In connection with the Utah Veterans’ visit to South Korea in 2009, the story of the spoon became part of a film documentary produced by Korean National Television which has been shown widely across that country. That fact leads to the second part of this nearly sixty-year-old story.
Among those citizens of South Korea who watched the documentary was 28-year-old Kang Hur of Seoul, whose parents had lived through the war but who, himself, had been born long afterward. For Kang, the film brought about an awakening to the realization that he had become so comfortable with the freedom he inherited, that he had failed to experience the deep sense of gratitude which now overwhelmed him. For Kang, revisiting the history of United States intervention brought about an epiphany, and for some reason, he was especially touched by the story of the spoon. All of this is recorded in a letter he sent to me by way of Mrs. Sunny Lee, a Korean-American friend and neighbor, who had been the moving force behind both the Veterans’ Revisit and the documentary. With her own emotions impossible to hide, Sunny translated the touching letter for Shirley and me.
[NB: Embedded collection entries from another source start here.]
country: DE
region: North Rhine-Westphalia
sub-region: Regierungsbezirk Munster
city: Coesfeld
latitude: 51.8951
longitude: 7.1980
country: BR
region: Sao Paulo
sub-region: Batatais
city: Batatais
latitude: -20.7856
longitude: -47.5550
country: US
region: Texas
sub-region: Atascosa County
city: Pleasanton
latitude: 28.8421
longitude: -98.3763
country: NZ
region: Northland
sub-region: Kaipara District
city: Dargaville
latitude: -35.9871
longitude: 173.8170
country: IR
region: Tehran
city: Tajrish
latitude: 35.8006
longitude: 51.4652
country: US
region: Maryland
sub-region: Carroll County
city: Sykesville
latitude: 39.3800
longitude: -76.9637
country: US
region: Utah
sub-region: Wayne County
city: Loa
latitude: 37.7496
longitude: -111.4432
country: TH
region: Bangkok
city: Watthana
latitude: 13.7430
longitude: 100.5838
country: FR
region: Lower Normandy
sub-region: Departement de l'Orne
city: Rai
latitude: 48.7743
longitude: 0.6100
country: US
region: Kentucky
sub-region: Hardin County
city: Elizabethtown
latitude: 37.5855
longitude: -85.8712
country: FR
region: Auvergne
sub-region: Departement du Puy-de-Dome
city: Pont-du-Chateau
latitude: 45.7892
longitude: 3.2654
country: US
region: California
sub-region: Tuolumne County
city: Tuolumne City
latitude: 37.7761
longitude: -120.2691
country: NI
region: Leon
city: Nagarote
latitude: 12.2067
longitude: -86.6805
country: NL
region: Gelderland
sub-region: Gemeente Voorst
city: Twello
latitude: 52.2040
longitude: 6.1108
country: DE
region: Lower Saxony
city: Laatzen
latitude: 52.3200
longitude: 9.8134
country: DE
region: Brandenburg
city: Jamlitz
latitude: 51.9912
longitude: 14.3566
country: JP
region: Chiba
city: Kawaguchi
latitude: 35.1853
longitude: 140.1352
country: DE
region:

The two-page letter itself is a thing of beauty, elegantly hand-printed with great precision in Korean characters. The letter had been attached to an attractive gift box, in which lay nestled an incredibly-beautiful matched pair of engraved, gold-plated Korean spoons and chop sticks.
The 2010 gift of sparkling gold has taken its place near my “treasure chest” and next to the 1952 gift of hammered brass. And Kang Hur’s heartfelt letter sings to me like an echo of that long-ago moment in time.